The problem = Please copy out each of the lines below word for word, omitting the pictures.
*** Input data
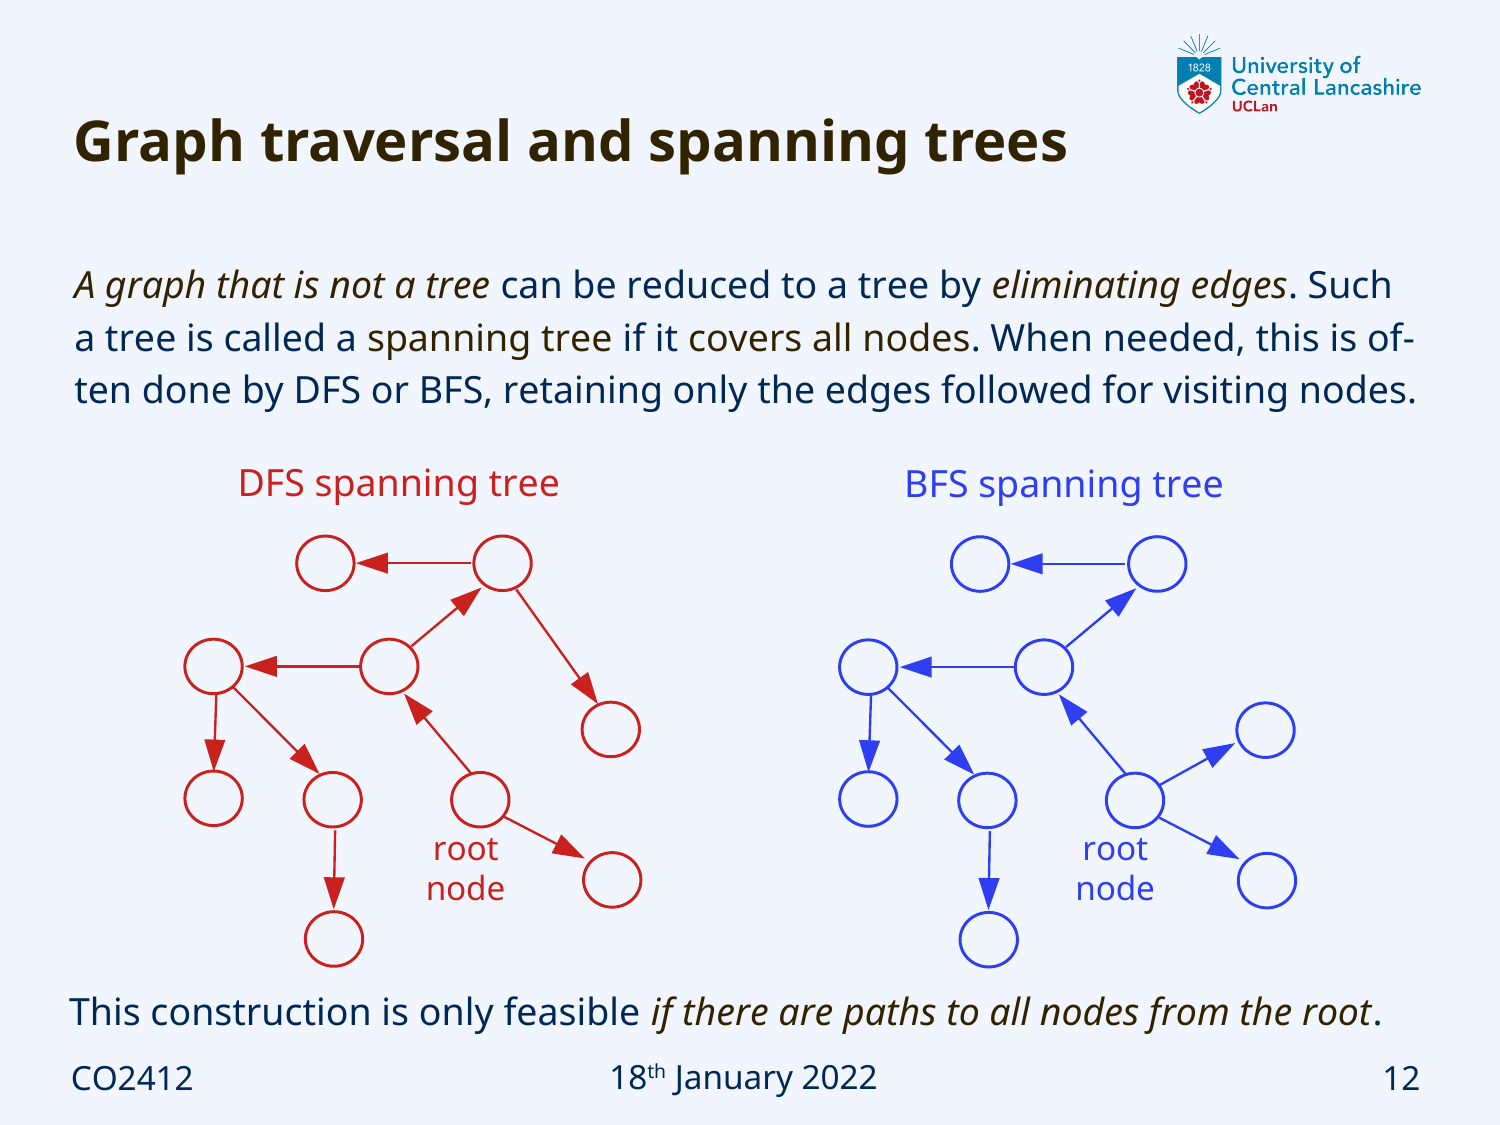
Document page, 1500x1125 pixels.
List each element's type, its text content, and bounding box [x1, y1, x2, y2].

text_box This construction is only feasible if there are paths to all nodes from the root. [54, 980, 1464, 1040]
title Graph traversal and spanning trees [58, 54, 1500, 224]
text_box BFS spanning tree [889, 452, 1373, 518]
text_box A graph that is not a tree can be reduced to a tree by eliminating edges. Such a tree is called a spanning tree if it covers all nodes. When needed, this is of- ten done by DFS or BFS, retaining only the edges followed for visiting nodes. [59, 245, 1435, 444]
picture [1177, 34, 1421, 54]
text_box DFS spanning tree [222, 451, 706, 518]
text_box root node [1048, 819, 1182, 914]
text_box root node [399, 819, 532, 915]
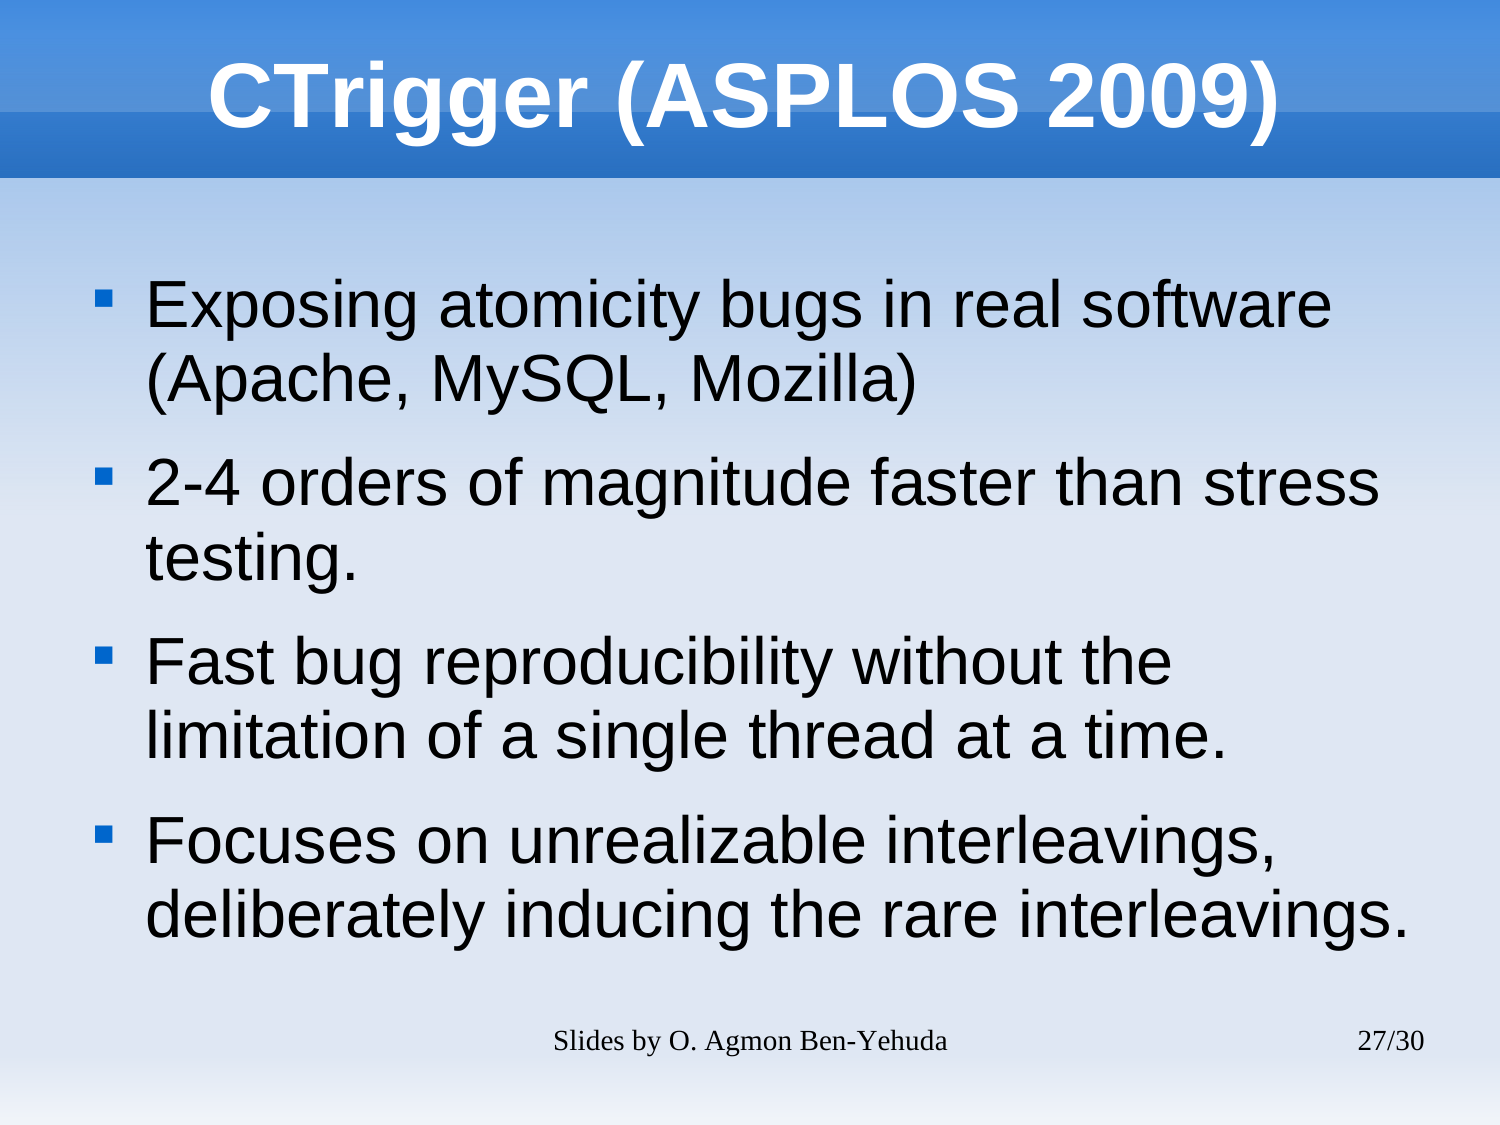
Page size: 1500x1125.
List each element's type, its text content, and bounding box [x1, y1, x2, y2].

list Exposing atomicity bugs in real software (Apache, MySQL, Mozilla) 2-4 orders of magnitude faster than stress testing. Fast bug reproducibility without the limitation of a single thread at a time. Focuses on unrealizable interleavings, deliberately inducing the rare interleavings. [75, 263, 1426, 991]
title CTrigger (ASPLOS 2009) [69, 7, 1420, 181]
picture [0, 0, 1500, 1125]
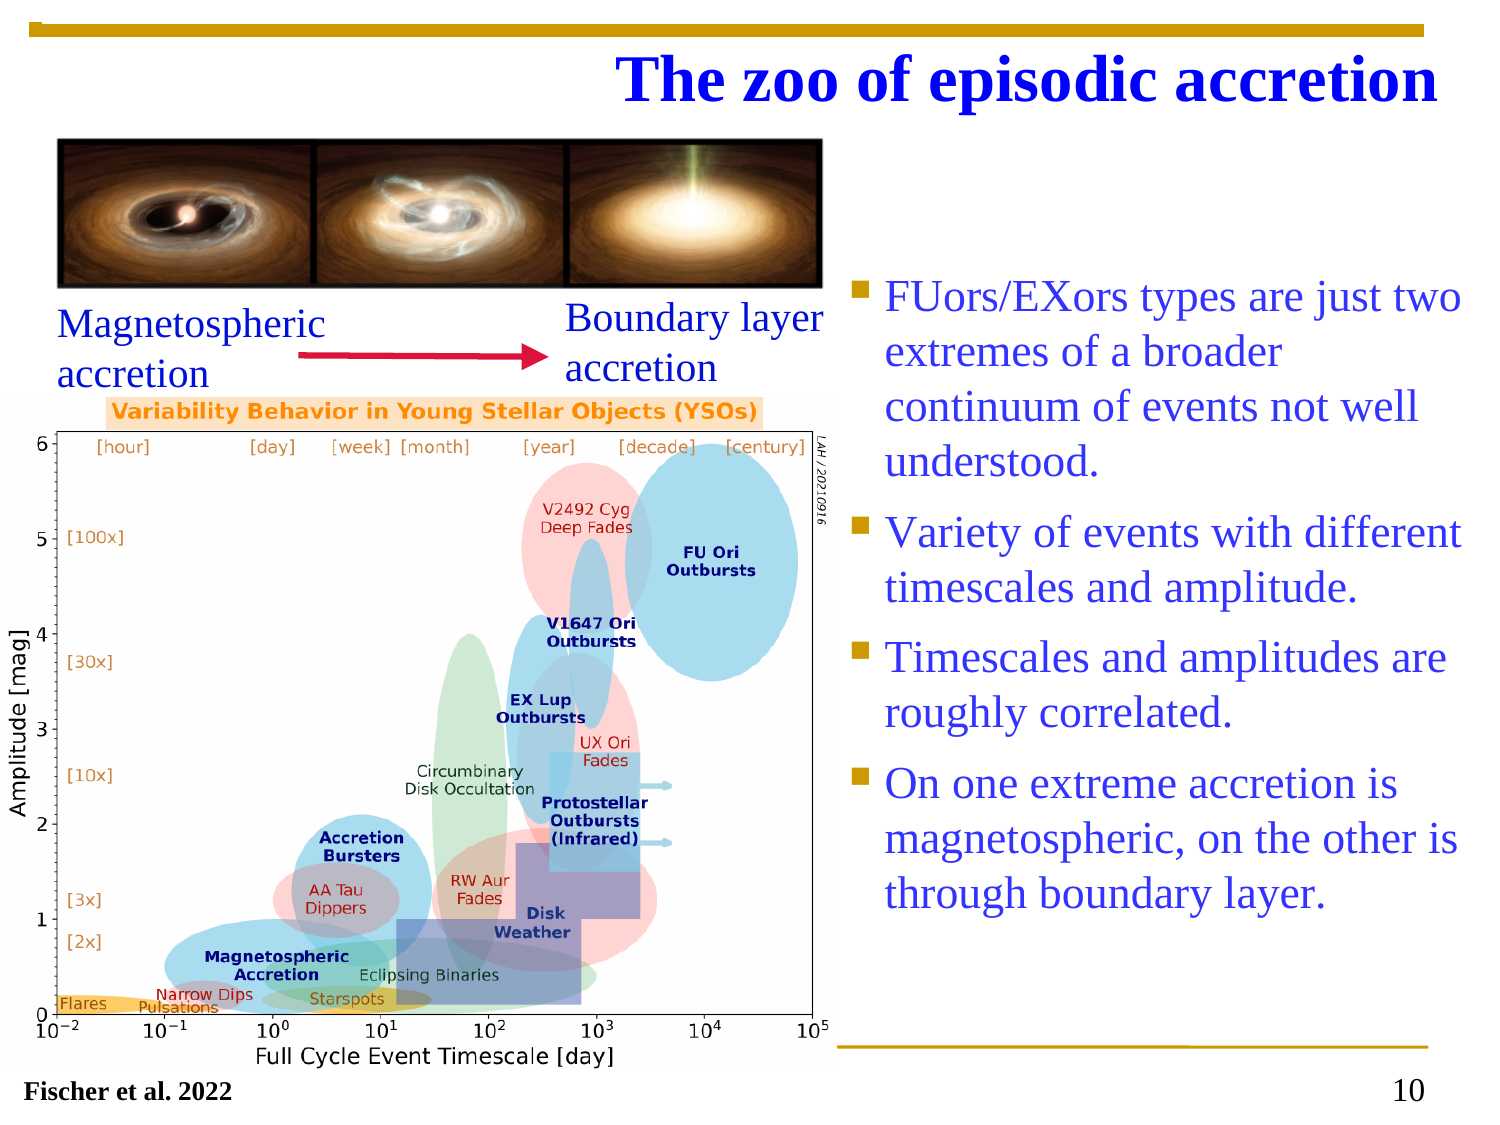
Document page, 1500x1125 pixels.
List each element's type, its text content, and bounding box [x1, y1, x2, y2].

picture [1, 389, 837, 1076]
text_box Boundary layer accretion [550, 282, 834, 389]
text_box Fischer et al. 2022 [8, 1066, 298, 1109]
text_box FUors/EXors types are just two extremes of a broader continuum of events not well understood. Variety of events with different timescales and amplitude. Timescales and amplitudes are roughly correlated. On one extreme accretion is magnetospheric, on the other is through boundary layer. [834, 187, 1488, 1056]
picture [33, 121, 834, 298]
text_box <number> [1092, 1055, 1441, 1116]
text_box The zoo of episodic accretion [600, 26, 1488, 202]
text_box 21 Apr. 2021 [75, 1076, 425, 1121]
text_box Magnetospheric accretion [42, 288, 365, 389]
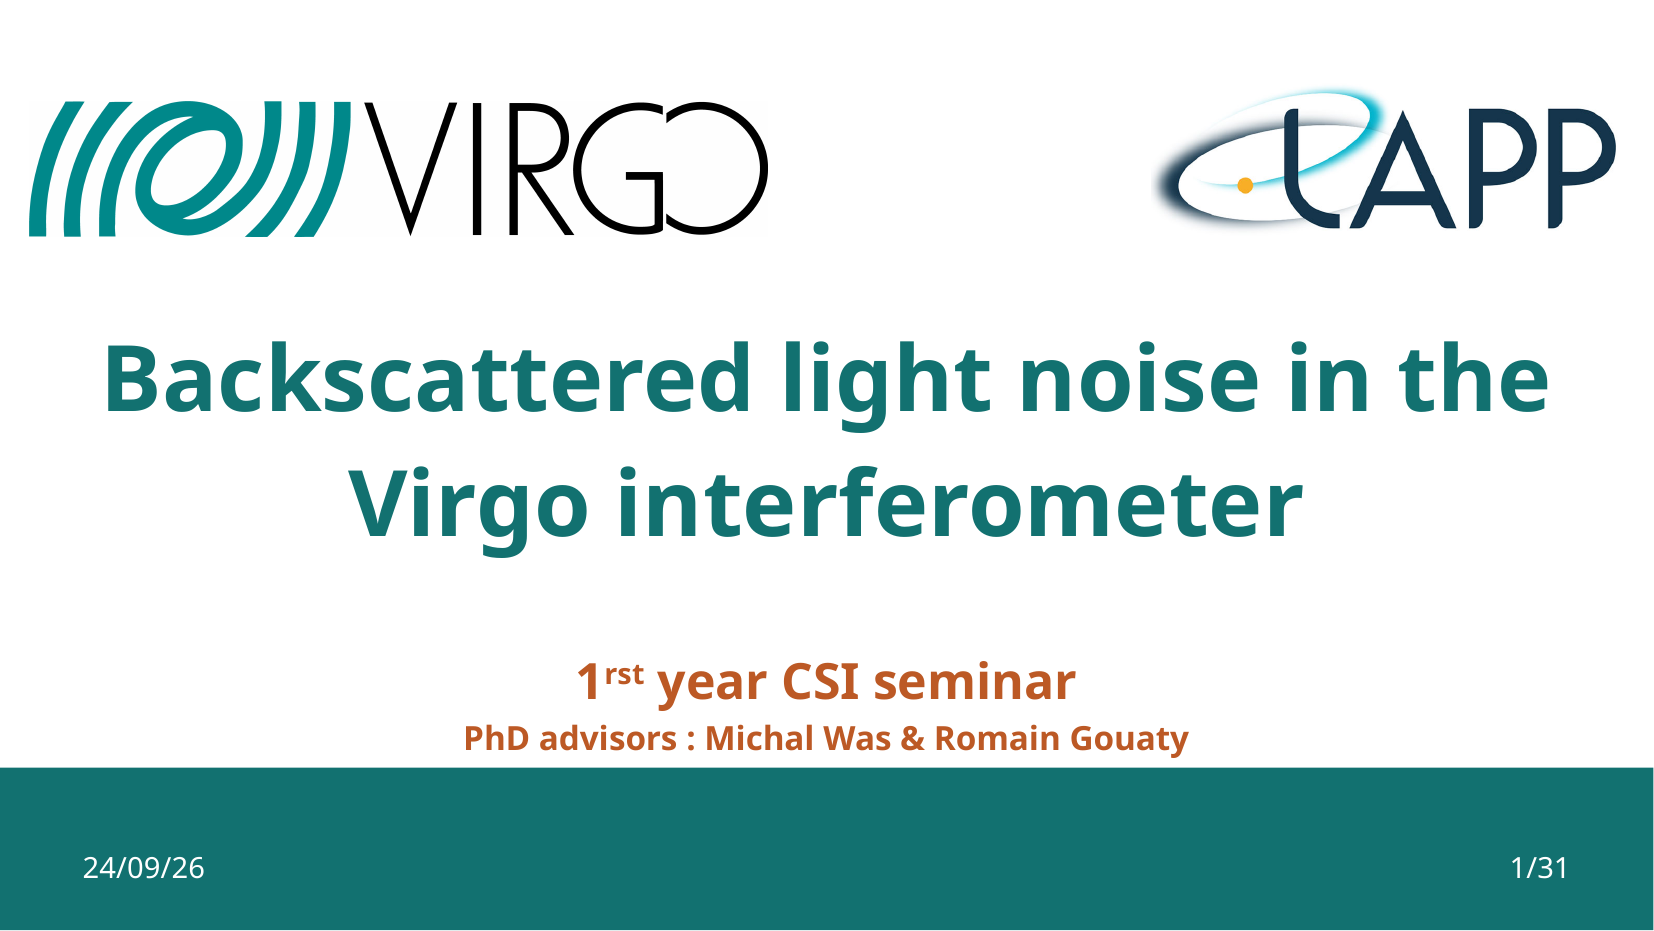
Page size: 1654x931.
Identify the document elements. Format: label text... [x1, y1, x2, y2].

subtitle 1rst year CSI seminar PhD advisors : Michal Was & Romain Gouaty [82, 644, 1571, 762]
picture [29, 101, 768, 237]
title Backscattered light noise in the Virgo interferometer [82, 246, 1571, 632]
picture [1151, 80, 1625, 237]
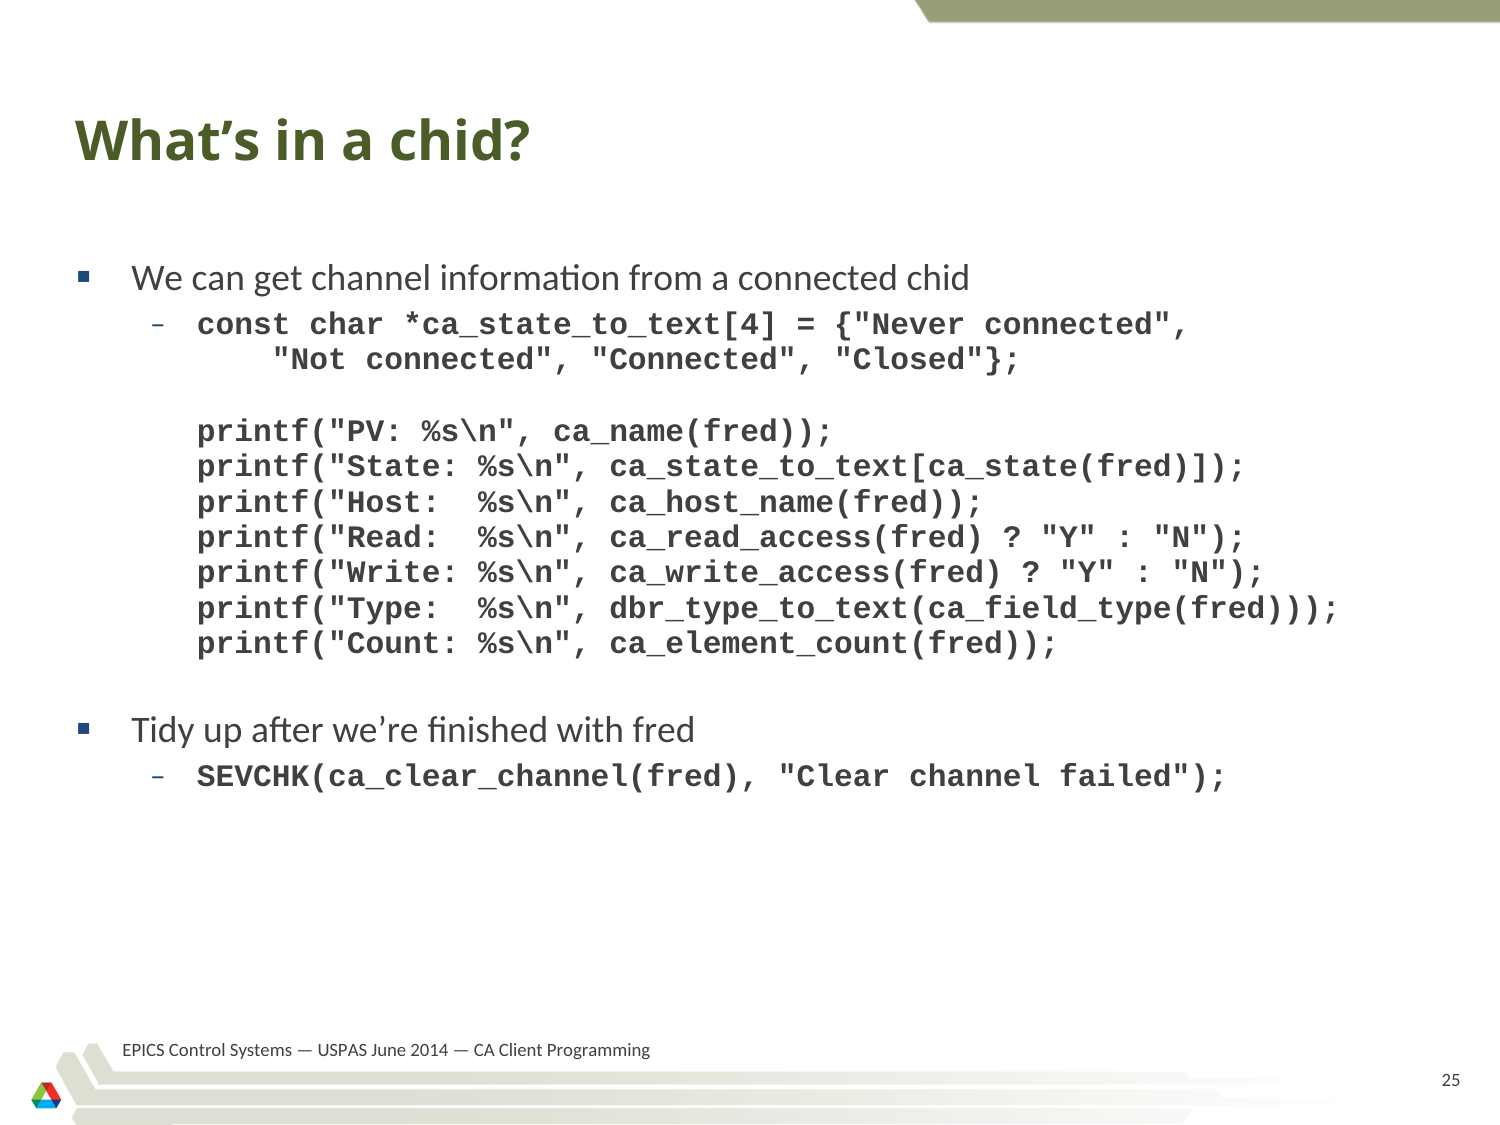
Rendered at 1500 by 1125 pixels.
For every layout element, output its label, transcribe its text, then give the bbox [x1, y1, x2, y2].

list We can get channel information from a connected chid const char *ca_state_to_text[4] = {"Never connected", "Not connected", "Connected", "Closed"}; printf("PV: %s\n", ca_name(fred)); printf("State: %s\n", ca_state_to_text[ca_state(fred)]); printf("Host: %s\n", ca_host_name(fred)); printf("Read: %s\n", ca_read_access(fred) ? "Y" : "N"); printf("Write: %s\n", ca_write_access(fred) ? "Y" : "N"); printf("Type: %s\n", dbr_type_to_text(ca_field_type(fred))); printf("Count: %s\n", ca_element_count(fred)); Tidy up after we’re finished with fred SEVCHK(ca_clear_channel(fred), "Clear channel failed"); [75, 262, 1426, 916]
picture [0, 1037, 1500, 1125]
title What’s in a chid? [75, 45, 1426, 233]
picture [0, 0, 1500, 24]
******
Correct result =
Document page, 1500x1125 pixels.
List each element's type, its text content, and bounding box [x1, y1, x2, y2].

text_box This construction is only feasible if there are paths to all nodes from the root. [54, 980, 1464, 1040]
title Graph traversal and spanning trees [58, 54, 1500, 224]
text_box BFS spanning tree [889, 452, 1373, 518]
text_box A graph that is not a tree can be reduced to a tree by eliminating edges. Such a tree is called a spanning tree if it covers all nodes. When needed, this is of- ten done by DFS or BFS, retaining only the edges followed for visiting nodes. [59, 245, 1435, 444]
picture [1177, 34, 1421, 54]
text_box DFS spanning tree [222, 451, 706, 518]
text_box root node [1048, 819, 1182, 914]
text_box root node [399, 819, 532, 915]
Page size: 1500x1125.
List each element's type, its text content, and bounding box [x1, y1, x2, y2].

list Exposing atomicity bugs in real software (Apache, MySQL, Mozilla) 2-4 orders of magnitude faster than stress testing. Fast bug reproducibility without the limitation of a single thread at a time. Focuses on unrealizable interleavings, deliberately inducing the rare interleavings. [75, 263, 1426, 991]
title CTrigger (ASPLOS 2009) [69, 7, 1420, 181]
picture [0, 0, 1500, 1125]
Document page, 1500x1125 pixels.
List each element's type, its text content, and bounding box [x1, y1, x2, y2].

picture [1, 389, 837, 1076]
text_box Boundary layer accretion [550, 282, 834, 389]
text_box Fischer et al. 2022 [8, 1066, 298, 1109]
text_box FUors/EXors types are just two extremes of a broader continuum of events not well understood. Variety of events with different timescales and amplitude. Timescales and amplitudes are roughly correlated. On one extreme accretion is magnetospheric, on the other is through boundary layer. [834, 187, 1488, 1056]
picture [33, 121, 834, 298]
text_box <number> [1092, 1055, 1441, 1116]
text_box The zoo of episodic accretion [600, 26, 1488, 202]
text_box 21 Apr. 2021 [75, 1076, 425, 1121]
text_box Magnetospheric accretion [42, 288, 365, 389]
Page size: 1654x931.
Identify the document elements. Format: label text... [x1, y1, x2, y2].

subtitle 1rst year CSI seminar PhD advisors : Michal Was & Romain Gouaty [82, 644, 1571, 762]
picture [29, 101, 768, 237]
title Backscattered light noise in the Virgo interferometer [82, 246, 1571, 632]
picture [1151, 80, 1625, 237]
Rendered at 1500 by 1125 pixels.
For every layout element, output its label, transcribe its text, then give the bbox [x1, y1, x2, y2].

list We can get channel information from a connected chid const char *ca_state_to_text[4] = {"Never connected", "Not connected", "Connected", "Closed"}; printf("PV: %s\n", ca_name(fred)); printf("State: %s\n", ca_state_to_text[ca_state(fred)]); printf("Host: %s\n", ca_host_name(fred)); printf("Read: %s\n", ca_read_access(fred) ? "Y" : "N"); printf("Write: %s\n", ca_write_access(fred) ? "Y" : "N"); printf("Type: %s\n", dbr_type_to_text(ca_field_type(fred))); printf("Count: %s\n", ca_element_count(fred)); Tidy up after we’re finished with fred SEVCHK(ca_clear_channel(fred), "Clear channel failed"); [75, 262, 1426, 916]
picture [0, 1037, 1500, 1125]
title What’s in a chid? [75, 45, 1426, 233]
picture [0, 0, 1500, 24]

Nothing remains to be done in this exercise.